### Problem statement
Your task is to copy each line of the material that includes "recherche".

____ Record set

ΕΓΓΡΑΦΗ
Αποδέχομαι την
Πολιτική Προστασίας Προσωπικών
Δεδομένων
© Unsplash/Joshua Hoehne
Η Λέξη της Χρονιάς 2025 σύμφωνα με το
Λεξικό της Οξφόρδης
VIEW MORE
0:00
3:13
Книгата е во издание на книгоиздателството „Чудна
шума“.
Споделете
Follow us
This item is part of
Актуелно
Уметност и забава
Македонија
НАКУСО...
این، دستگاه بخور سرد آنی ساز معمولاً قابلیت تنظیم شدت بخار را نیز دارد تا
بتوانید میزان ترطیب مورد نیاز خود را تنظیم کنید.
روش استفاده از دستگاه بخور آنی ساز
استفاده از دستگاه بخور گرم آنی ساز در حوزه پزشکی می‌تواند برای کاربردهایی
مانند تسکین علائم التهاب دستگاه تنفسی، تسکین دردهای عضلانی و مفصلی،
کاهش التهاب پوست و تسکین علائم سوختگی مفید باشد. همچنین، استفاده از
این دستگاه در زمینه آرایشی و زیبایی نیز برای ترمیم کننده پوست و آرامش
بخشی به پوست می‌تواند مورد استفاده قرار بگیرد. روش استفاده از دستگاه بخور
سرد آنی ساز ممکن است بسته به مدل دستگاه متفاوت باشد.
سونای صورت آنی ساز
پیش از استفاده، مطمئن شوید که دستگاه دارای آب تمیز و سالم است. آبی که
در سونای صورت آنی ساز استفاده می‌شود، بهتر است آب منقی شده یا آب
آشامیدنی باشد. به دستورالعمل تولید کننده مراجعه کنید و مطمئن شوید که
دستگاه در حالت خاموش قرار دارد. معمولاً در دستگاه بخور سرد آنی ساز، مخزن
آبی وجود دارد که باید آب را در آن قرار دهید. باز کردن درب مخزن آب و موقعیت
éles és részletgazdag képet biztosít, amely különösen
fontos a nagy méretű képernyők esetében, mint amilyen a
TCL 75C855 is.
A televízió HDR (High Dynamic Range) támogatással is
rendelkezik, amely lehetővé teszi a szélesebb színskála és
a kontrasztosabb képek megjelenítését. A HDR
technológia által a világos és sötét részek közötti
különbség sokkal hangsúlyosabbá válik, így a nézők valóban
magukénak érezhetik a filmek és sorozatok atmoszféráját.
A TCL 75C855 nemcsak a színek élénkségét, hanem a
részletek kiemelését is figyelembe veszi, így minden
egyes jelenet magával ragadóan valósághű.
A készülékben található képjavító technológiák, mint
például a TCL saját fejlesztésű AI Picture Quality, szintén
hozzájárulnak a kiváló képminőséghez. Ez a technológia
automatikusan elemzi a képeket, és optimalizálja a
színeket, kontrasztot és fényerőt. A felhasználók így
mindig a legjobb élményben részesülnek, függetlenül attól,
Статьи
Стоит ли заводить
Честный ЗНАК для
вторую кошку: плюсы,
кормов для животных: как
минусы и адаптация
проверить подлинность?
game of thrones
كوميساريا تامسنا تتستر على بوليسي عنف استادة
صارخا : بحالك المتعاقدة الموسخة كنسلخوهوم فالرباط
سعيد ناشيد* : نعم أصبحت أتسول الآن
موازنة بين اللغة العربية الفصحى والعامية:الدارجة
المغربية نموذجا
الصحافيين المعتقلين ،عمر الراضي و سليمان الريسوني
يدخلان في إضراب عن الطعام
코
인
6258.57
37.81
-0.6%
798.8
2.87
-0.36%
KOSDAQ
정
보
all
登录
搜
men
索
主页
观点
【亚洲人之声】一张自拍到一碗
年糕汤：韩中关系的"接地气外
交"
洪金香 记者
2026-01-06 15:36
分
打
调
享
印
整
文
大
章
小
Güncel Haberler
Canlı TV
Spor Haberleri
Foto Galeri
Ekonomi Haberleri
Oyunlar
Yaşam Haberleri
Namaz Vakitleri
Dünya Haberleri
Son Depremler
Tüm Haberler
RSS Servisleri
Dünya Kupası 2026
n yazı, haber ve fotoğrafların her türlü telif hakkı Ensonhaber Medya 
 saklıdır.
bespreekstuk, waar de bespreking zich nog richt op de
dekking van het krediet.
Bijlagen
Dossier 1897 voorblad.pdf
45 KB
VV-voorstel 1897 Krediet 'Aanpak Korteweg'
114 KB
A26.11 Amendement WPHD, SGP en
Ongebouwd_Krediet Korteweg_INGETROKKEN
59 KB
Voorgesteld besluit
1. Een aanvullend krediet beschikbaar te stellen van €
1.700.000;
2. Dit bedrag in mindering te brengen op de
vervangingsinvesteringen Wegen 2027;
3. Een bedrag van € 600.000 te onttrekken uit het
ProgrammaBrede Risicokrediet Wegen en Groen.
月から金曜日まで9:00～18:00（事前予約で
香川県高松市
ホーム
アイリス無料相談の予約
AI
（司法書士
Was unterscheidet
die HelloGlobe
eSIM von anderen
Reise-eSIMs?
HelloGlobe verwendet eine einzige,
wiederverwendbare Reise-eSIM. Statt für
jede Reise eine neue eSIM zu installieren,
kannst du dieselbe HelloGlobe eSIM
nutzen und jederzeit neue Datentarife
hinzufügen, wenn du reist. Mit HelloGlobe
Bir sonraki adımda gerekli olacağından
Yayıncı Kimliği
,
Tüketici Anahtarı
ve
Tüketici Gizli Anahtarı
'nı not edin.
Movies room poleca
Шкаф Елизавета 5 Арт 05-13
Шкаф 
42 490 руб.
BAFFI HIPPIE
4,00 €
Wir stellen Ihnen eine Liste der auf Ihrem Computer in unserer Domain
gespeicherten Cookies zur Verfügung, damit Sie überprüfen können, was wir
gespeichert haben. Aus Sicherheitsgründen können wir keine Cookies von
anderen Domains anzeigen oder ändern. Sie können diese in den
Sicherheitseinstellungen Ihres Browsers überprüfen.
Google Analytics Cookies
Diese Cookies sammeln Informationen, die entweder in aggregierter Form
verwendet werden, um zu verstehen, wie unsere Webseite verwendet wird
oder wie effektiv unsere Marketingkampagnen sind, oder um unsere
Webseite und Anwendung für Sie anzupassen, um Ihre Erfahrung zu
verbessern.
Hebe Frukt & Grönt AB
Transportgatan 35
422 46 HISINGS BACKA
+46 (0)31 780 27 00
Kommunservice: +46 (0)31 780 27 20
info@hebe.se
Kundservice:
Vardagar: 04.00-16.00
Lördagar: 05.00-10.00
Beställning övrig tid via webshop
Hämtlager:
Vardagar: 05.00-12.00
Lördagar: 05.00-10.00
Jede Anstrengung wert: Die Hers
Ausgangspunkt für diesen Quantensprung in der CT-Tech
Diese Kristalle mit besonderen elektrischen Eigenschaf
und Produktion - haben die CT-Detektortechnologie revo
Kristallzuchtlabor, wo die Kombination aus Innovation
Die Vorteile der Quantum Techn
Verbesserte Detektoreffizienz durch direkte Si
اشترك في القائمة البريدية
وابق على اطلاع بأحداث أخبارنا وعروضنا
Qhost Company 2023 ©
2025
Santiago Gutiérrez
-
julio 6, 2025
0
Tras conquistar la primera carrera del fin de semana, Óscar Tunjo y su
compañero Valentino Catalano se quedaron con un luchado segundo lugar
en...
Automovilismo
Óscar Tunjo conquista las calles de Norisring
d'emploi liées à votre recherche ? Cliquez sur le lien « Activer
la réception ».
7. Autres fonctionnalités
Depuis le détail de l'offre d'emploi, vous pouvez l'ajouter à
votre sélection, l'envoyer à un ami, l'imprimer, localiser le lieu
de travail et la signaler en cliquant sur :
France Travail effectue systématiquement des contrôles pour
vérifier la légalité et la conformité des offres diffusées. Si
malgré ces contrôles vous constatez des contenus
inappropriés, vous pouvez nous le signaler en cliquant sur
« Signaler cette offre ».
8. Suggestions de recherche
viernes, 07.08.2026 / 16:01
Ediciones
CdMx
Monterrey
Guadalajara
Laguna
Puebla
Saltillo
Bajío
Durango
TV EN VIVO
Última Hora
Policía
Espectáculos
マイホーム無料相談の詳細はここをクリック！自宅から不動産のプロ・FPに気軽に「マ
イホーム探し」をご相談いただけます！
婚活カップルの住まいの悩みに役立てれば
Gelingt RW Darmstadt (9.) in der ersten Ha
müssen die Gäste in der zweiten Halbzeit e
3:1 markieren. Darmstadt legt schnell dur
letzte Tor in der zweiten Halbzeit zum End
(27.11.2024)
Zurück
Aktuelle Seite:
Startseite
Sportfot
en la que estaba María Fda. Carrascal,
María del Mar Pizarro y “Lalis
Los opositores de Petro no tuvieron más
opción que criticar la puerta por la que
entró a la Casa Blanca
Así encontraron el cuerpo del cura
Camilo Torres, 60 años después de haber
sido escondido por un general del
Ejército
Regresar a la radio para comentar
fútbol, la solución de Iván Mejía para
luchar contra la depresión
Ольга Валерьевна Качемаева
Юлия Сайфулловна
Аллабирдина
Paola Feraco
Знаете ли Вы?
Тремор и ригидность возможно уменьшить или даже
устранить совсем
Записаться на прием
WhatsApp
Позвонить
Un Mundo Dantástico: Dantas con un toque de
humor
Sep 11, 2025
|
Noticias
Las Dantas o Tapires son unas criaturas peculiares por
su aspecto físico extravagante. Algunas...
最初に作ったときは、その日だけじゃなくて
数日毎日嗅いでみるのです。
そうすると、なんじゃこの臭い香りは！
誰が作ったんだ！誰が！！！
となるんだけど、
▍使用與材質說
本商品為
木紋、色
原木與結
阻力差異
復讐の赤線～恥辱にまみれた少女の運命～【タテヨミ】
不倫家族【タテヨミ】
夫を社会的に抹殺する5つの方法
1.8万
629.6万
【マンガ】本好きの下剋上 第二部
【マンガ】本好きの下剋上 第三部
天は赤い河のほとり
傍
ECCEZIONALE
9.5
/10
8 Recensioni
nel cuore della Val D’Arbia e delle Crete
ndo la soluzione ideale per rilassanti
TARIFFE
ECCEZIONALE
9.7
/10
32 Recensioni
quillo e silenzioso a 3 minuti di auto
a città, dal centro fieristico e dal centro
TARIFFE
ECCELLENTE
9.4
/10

________

### Reply
d'emploi liées à votre recherche ? Cliquez sur le lien « Activer
8. Suggestions de recherche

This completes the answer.